Excerpts from a dataset
•••••
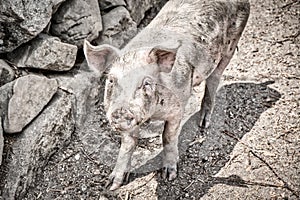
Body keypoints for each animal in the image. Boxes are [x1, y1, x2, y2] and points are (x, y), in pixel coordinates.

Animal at [83, 0, 250, 190]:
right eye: (111, 80)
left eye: (146, 83)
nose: (121, 112)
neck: (153, 115)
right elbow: (127, 145)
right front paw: (112, 184)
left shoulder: (177, 109)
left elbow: (168, 137)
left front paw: (169, 176)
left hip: (231, 44)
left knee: (215, 78)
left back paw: (203, 123)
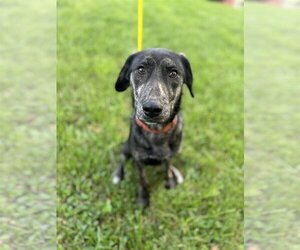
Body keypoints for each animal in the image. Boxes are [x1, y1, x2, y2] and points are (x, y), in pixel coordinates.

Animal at [112, 47, 195, 206]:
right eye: (140, 69)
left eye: (173, 73)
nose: (151, 109)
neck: (156, 131)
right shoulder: (138, 160)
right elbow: (143, 180)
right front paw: (143, 198)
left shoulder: (169, 157)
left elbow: (167, 169)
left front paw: (169, 182)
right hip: (126, 147)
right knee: (122, 160)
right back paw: (118, 175)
•••••
§ YOUR INSTRUCTIONS: For each line in the data that contains the string "elbow", give a copy of that line.

§ TASK RESPONSE:
right elbow: (127, 145)
left elbow: (168, 137)
right elbow: (143, 180)
left elbow: (167, 169)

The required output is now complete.